To do => Please reproduce each of the following entries exactly.

(Saved data entries)
═══

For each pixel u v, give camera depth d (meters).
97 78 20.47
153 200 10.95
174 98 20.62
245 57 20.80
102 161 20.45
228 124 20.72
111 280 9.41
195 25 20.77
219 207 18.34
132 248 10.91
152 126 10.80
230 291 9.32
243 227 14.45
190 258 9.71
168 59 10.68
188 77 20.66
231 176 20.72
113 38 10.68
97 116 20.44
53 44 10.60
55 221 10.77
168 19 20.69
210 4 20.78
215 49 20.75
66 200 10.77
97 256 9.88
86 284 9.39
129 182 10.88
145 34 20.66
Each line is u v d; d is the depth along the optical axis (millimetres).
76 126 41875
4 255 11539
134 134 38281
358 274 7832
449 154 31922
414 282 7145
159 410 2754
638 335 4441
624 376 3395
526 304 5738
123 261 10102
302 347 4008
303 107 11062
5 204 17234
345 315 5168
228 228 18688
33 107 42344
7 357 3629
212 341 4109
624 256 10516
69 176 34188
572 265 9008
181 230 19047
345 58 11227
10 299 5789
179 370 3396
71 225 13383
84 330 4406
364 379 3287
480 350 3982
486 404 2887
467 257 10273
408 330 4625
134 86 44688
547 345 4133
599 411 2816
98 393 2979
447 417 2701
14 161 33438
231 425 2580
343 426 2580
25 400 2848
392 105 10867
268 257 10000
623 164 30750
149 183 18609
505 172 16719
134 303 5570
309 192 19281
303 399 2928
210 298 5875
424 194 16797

═══

Solved exercise =>
For each pixel u v, give camera depth d (meters).
97 78 20.47
153 200 10.95
174 98 20.62
245 57 20.80
102 161 20.45
228 124 20.72
111 280 9.41
195 25 20.77
219 207 18.34
132 248 10.91
152 126 10.80
230 291 9.32
243 227 14.45
190 258 9.71
168 59 10.68
188 77 20.66
231 176 20.72
113 38 10.68
97 116 20.44
53 44 10.60
55 221 10.77
168 19 20.69
210 4 20.78
215 49 20.75
66 200 10.77
97 256 9.88
86 284 9.39
129 182 10.88
145 34 20.66
Each line is u v d; d is the depth along the optical axis (millimetres).
76 126 41875
4 255 11539
134 134 38281
358 274 7832
449 154 31922
414 282 7145
159 410 2754
638 335 4441
624 376 3395
526 304 5738
123 261 10102
302 347 4008
303 107 11062
5 204 17234
345 315 5168
228 228 18688
33 107 42344
7 357 3629
212 341 4109
624 256 10516
69 176 34188
572 265 9008
181 230 19047
345 58 11227
10 299 5789
179 370 3396
71 225 13383
84 330 4406
364 379 3287
480 350 3982
486 404 2887
467 257 10273
408 330 4625
134 86 44688
547 345 4133
599 411 2816
98 393 2979
447 417 2701
14 161 33438
231 425 2580
343 426 2580
25 400 2848
392 105 10867
268 257 10000
623 164 30750
149 183 18609
505 172 16719
134 303 5570
309 192 19281
303 399 2928
210 298 5875
424 194 16797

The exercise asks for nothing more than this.